O presidente da Câmara dos Deputados, Hugo Motta (Republicanos-PB), terá que responder diretamente ao Supremo Tribunal Federal (STF) sobre o paradeiro e os custos da viagem internacional do deputado Mario Frias (PL-SP). O ministro Flávio Dino enviou um ofício ao chefe do Legislativo estipulando um prazo rígido de 48 horas para que a Câmara preste esclarecimentos detalhados sobre o parlamentar.
A cobrança a Hugo Motta ocorre em meio a um impasse jurídico: há mais de um mês, oficiais de Justiça tentam, sem sucesso, intimar Mario Frias em uma ação que investiga o uso de emendas parlamentares. Para agravar a situação, a assessoria do deputado informou que ele estava no exterior em “missão internacional”, mas a própria Câmara confirmou que os pedidos de viagem de Frias não foram autorizados pela Casa.
No documento encaminhado à presidência da Câmara, Flávio Dino exige que Hugo Motta apresente informações precisas sobre:
- O prazo exato da viagem de Mario Frias;
- Os custos envolvidos no deslocamento;
- A confirmação de quem arcou com os pagamentos referentes à suposta “missão”.

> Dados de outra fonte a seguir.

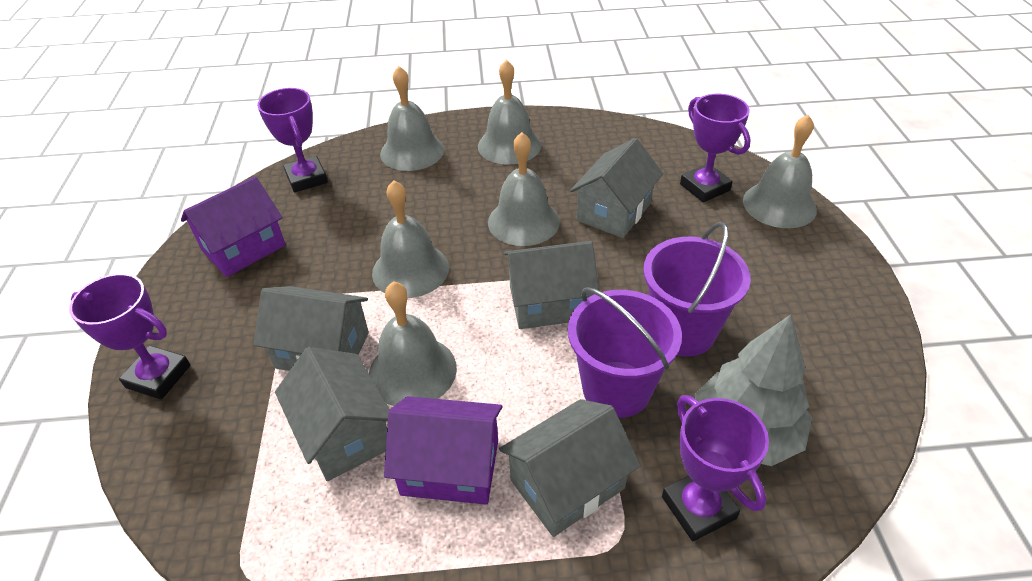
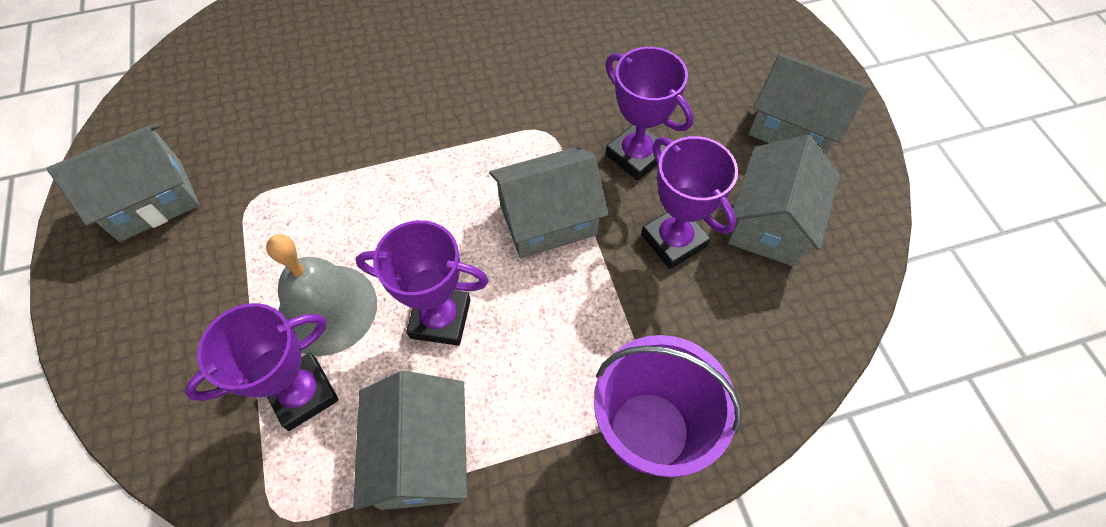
grey bell: 6 -> 1
grey tree: 1 -> 0
purple bucket: 2 -> 1
purple house: 2 -> 0

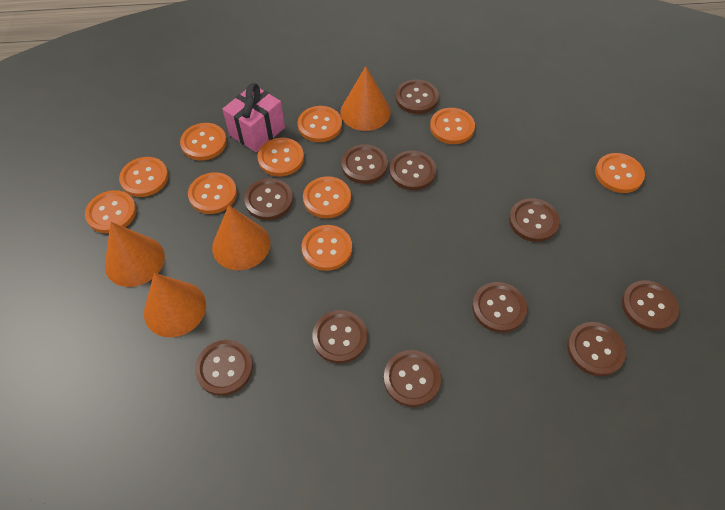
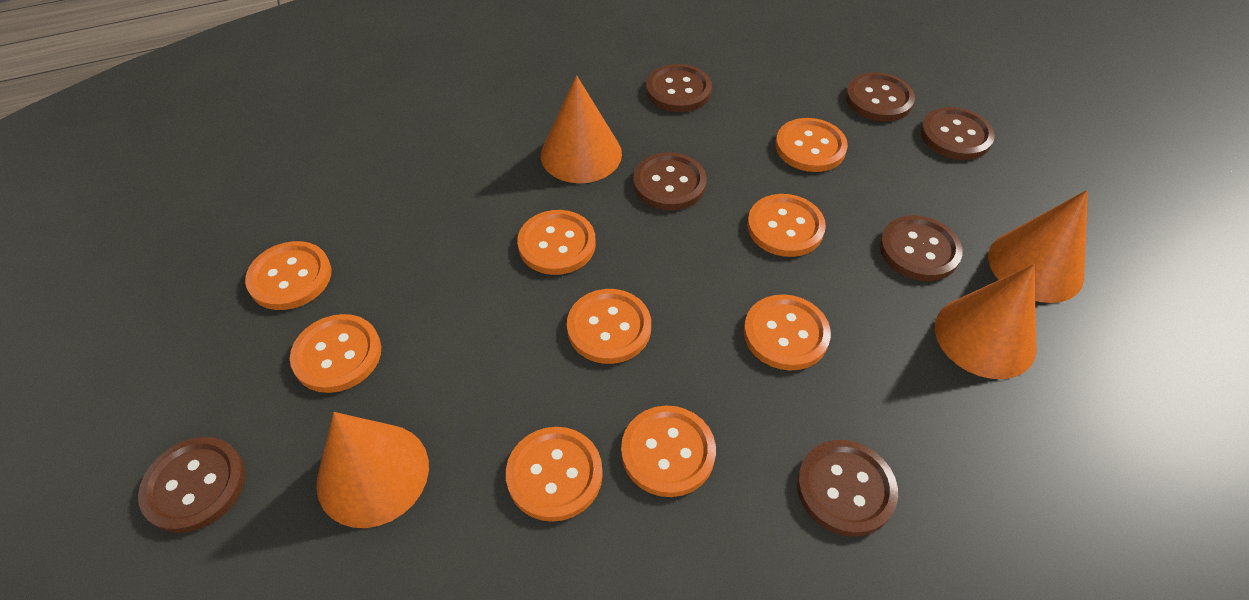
brown button: 11 -> 7
orange button: 10 -> 9
pink gift: 1 -> 0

De acordo com os registros da Câmara, o deputado do PL apresentou duas solicitações de viagem internacional “sem ônus” para o Legislativo — uma para o Bahrein (de 12 a 18 de maio) e outra para Dallas, nos Estados Unidos (de 19 a 21 de maio). Nenhuma delas recebeu o aval da Mesa Diretora presidida por Motta.
A intimação que deu origem ao conflito corre no STF desde março, após uma ação protocolada pela deputada Tabata Amaral (PSB-SP). Ela questiona o repasse de R$ 2 milhões em emendas de Mario Frias para o Instituto Conhecer Brasil, ONG ligada à produtora do filme “Dark Horse”, uma cinebiografia sobre Jair Bolsonaro.
A busca pelo parlamentar gerou desgaste institucional entre o STF e a Câmara:
- Tentativas falhas: Em abril, oficiais de Justiça tentaram notificá-lo três vezes em seu gabinete, sem sucesso.
- Dados defasados: Após Dino exigir que a Câmara fornecesse os endereços residenciais de Frias, o oficial de Justiça constatou que o endereço fornecido pela Casa em Brasília já não pertencia ao deputado há dois anos.
- Investigação aberta: Diante do sumiço e dos indícios, Dino abriu uma apuração preliminar para investigar os repasses das verbas federais às ONGs ligadas ao filme.
O gabinete de Hugo Motta confirmou o recebimento do ofício enviado pelo STF. O presidente da Câmara agora corre contra o tempo para entregar as explicações exigidas pelo ministro e esclarecer por que a Casa forneceu dados desatualizados e como um deputado viajou sob a justificativa de representação internacional sem a devida autorização da presidência.